Bad Side Of The Moon isn't a bad song, but it is a B-side. Plus, that little bump in volume towards the end is really annoying. I've come across that before, in other recordings, but I’ve always felt it ultimately detracts from the song. I wonder if it is a technique or a flaw in the original analogue recording? If you have any ideas, I’d love to hear from you.
Grey Seal is a fun tune, although I much prefer the recording of the song that made it on John’s legendary Goodbye Yellow Brick Road.
Rock And Roll Madonna is my least favourite song on the album. It certainly doesn't leave me with an overwhelming urge to listen to the album again as I find the composition is overly complex, especially when John's vocal kicks in. There simply isn't enough instrument separation and the song doesn’t have enough room to breathe. The result is an assault on the senses that ultimately would have been better left off the album.

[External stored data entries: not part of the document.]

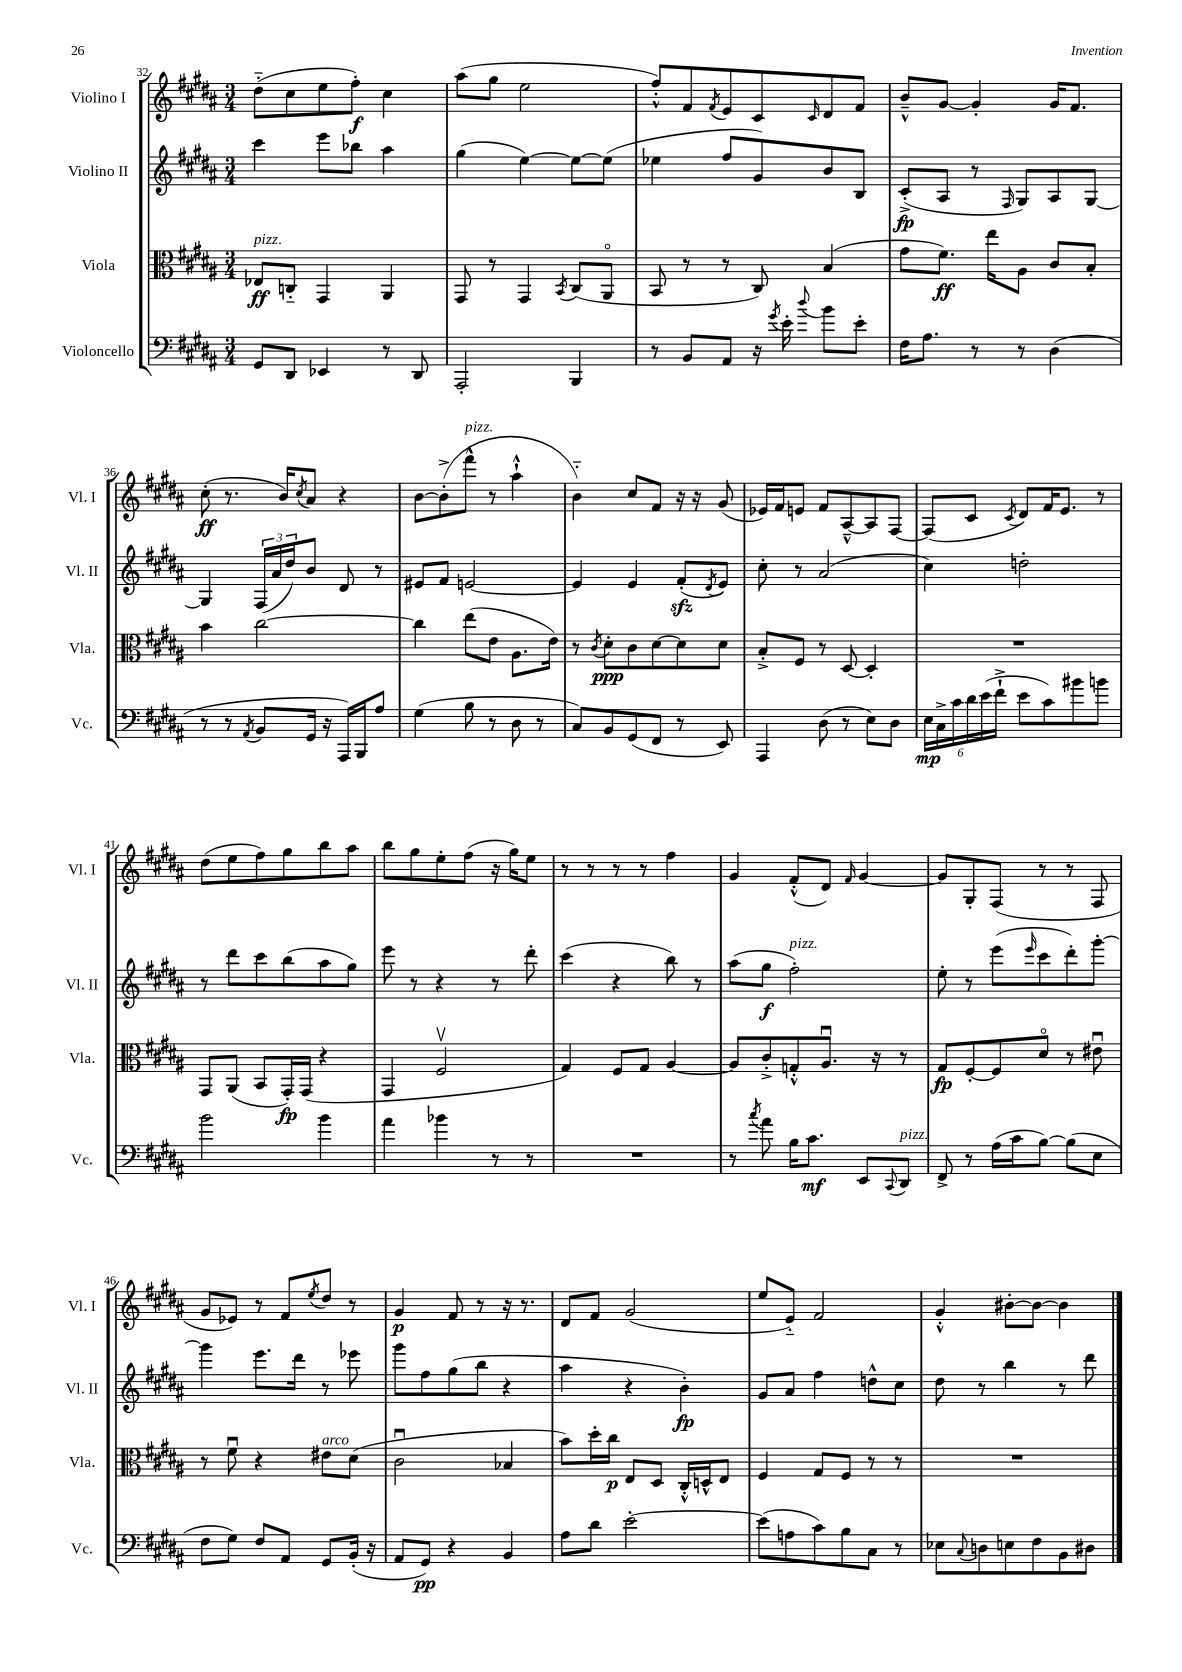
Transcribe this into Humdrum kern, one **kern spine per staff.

**kern	**kern	**kern	**kern
*staff4	*staff3	*staff2	*staff1
*clefF4	*clefC3	*clefG2	*clefG2
*k[f#c#g#d#a#]	*k[f#c#g#d#a#]	*k[f#c#g#d#a#]	*k[f#c#g#d#a#]
*M3/4	*M3/4	*M3/4	*M3/4
8GG#/L	8E-/L	4ccc#\	(8dd#'~\L
8DD#/J	8C'~/J	.	8cc#\
4EE-/	4GG#/	8eee\L	8ee\
.	.	8bb-\J	8ff#'\J)
8r	4AA#/	4aa#\	4cc#\
8DD#/	.	.	.
=	=	=	=
2AAA#'/	8GG#/	(4gg#\	(8aa#\L
.	8r	.	8gg#\J
.	4GG#/	[4ee\)	2ee\
.	8qBB/	.	.
4BBB/	(8C#/L	8ee\_L	.
.	8AA#o/J	(8ee\]J	.
=	=	=	=
8r	8BB/	4ee-\	8ff#'^^/L)
8BB/L	8r	.	8f#/
.	.	.	8qf#/
8AA#/J	8r	8ff#/L	8e/
16r	8C#/)	8g#/)	8c#/
8qg#/	.	.	.
16e'\	.	.	.
8qqdd#/	.	.	16qqc#/
8b\L	(4B/	8b/	8d#/
8e'\J	.	8B/J	8f#/J
=	=	=	=
16F#\LK	8g#\L	(8c#'^/L	8b~^^/L
8.A#\J	.	.	.
.	8.f#\J)	8A#/J	[8g#/J
8r	.	8r	4g#'/]
.	16ee\LK	.	.
.	.	16qqF#/	.
8r	8A#\J	8G#/L)	.
(4D#\	8c#/L	8A#/	16g#/LK
.	.	.	8.f#/J
.	8B'/J	[8G#/J	.
=	=	=	=
8r	4b\	4G#/]	(8cc#'\
8r	.	.	8.r
8qAA#/	.	.	.
8BB/L	[2cc#\	(24F#/LL	.
.	.	24a#/	.
.	.	.	16b/LK)
.	.	24dd#/J)	.
.	.	.	8qcc#/
16GG#/Jk	.	8b/J	8a#/J
16r	.	.	.
16AAA#/LL)	.	8d#/	4r
16BBB/J	.	.	.
8A#/J	.	8r	.
=	=	=	=
(4G#\	4cc#\]	8e#/L	[8b\L
.	.	8f#/J	(8b'^\]
8B\	(8ee\L	[2e/	8fff#^^\J
8r	8e\J	.	8r
8D#\	8.A#\L	.	4aa#`^^\
8r	.	.	.
.	16e\Jk)	.	.
=	=	=	=
8C#/L)	8r	4e/]	4b'~\)
.	8qc#/	.	.
8BB/	8d#'\L	.	.
(8GG#/	8c#\	4e/	8cc#/L
8FF#/J	[8d#\	.	8f#/J
8r	8d#\]	(8f#'/L	16r
.	.	.	16r
.	.	8qd#/	.
8EE/)	8d#\J	8e/J)	(8g#/
=	=	=	=
4AAA#/	8B'^/L	8cc#'\	16e-/LL)
.	.	.	16f#/J
.	8F#/J	8r	8e/J
(8D#\	8r	(2a#/	8f#/L
8r	[8D#/	.	[8A#~^^/
8E\L)	4D#'/]	.	8A#/]
8D#\J	.	.	[8F#/J
=	=	=	=
24E\LL	2.r	4cc#\)	(8F#/]L
24C#^\	.	.	.
24c#\	.	.	.
24d#\	.	.	8c#/J
(24e\	.	.	.
24f#`^\JJ	.	.	.
.	.	.	8qc#/
8e\L	.	2dd'\	8d#/L)
8c#\)	.	.	16f#/K
.	.	.	8.e/J
8b#\	.	.	.
8b\J	.	.	8r
=	=	=	=
2b\	8GG#/L	8r	(8dd#\L
.	(8AA#/J	8ddd#\L	8ee\
.	8BB/L	8ccc#\	8ff#\)
.	16GG#'/L)	(8bb\	8gg#\
.	(16GG#/JJ	.	.
4b\	4r	8aa#\	8bb\
.	.	8gg#\J)	8aa#\J
=	=	=	=
4a#\	4GG#/	8eee\	8bb\L
.	.	8r	8gg#\
4b-\	2F#v/	4r	8ee'\
.	.	.	(8ff#\J
8r	.	8r	16r
.	.	.	16gg#\LK)
8r	.	8ddd#'\	8ee\J
=	=	=	=
2.r	4G#/)	(4ccc#\	8r
.	.	.	8r
.	8F#/L	4r	8r
.	8G#/J	.	8r
.	[4A#/	8bb\)	4ff#\
.	.	8r	.
=	=	=	=
8r	8A#/]L	(8aa#\L	4g#/
8qcc#/	.	.	.
8a#\	8c#'^/	8gg#\J	.
16B\LK	8G'^^/	2ff#'\)	(8f#'^^/L
8.c#\J	.	.	.
.	8.A#u/J	.	8d#/J)
.	.	.	16qqf#/
8EE/L	.	.	[4g#/
.	16r	.	.
8qqCC#/	.	.	.
8DD#/J	8r	.	.
=	=	=	=
8FF#^/	8G#/L	8ee'\	8g#/]L
8r	[8F#'/	8r	8G#'/
(16A#\LL	8F#/]	(8eee\L	(8F#/J
16c#\J	.	.	.
.	.	16qqeee/	.
[8B\J)	8d#o/J	8ccc#\	8r
(8B\]L	8r	8ddd#'\)	8r
8E\J	8e#u\	[8ggg#'\J	8F#/
=	=	=	=
8F#\L	8r	4ggg#\]	8g#/L
8G#\J)	8f#u\	.	8e-/J)
8F#/L	4r	8.eee\L	8r
8AA#/J	.	.	8f#/L
.	.	16ddd#\Jk	.
.	.	.	8qee/
8GG#/L	8e#\L	8r	8dd#/J
(16BB'/Jk	(8d#\J	8eee-\	8r
16r	.	.	.
=	=	=	=
8AA#/L	2c#u\	8ggg#\L	4g#/
8GG#/J)	.	8ff#\	.
4r	.	(8gg#\	8f#/
.	.	8bb\J	8r
4BB/	4B-/	4r	16r
.	.	.	8.r
=	=	=	=
8A#\L	8b\L)	4aa#\	8d#/L
8d#\J	16dd#'\L	.	8f#/J
.	16cc#\JJ	.	.
[2e'\	8E/L	4r	(2g#/
.	8D#/J	.	.
.	16C#'^^/LL	4b'\)	.
.	16D^^/J	.	.
.	8E/J	.	.
=	=	=	=
(8e\]L	4F#/	8g#/L	8ee/L
8A\	.	8a#/J	8e'~/J)
8c#\)	8G#/L	4ff#\	2f#/
8B\	8F#/J	.	.
8C#\J	8r	8dd^^\L	.
8r	8r	8cc#\J	.
=	=	=	=
8E-\L	2.r	8dd#\	4g#'^^/
8qqC#/	.	.	.
8D\	.	8r	.
8E\	.	4bb\	[8b#'\L
8F#\	.	.	8b#\_J
8BB\	.	8r	4b#\]
8D#\J	.	8ddd#\	.
==	==	==	==
*-	*-	*-	*-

Overall, Elton John is one of the greatest recordings in Rock/Pop history. Yes, we will all point to Goodbye Yellow Brick Road as being John’s pinnacle, but there is much to love about this self-titled release.
When I set out to review this album, I was aware of the various releases and masterings that exist. While I haven't heard the 2004 Multichannel SACD or the SHM SACD from Japan, I’m informed the Japanese release is subtly better. Although, as with everything, better is a subjective term. Subsequently, I based this review on the 24/96 kHz MQA edition streaming on TIDAL Hi-Fi. Yes, I also listened to the remastered 16/44.1 kHz CD edition, also on TIDAL Hi-Fi, and the differences were significant. The standard remastered CD lacked emphasis, soundstage, and felt flat when compared directly to the MQA edition. Hence, I’m intrigued to hear how good the SACD versions are by comparison. One problem, however, is the Japanese release is twice the price of the standard SACD and lacks the multichannel mix. Most normal music fans would say just enjoy the MQA version. Truth be told, the average fan would be content with the standard CD or MP3 equivalent. I wish I could say that I could be satisfied with whichever release comes down the pipeline, but once you have heard how different, different masterings can be, you tend to not settle for a lesser option be it MP3 or high-res, for both can produce substandard results if the mastering was done in haste. Of course, the problem is that I, like most people, don’t have an endless supply of cash and l'm also limited by the WAF (Wife Acceptance Factor). I have to be honest, the amount my beloved has allowed me to spend on music is significant and I can't thank her enough for allowing me to partake in this hobby. But, whatever you do dear reader, don't tell her that!
The ultimate truth is that I can be completely content with the MQA version as it is the best rendition of the album I have ever heard. While I still question just how much better the album could be on SACD, or even Vinyl, I’m not left wanting more from the MQA edition.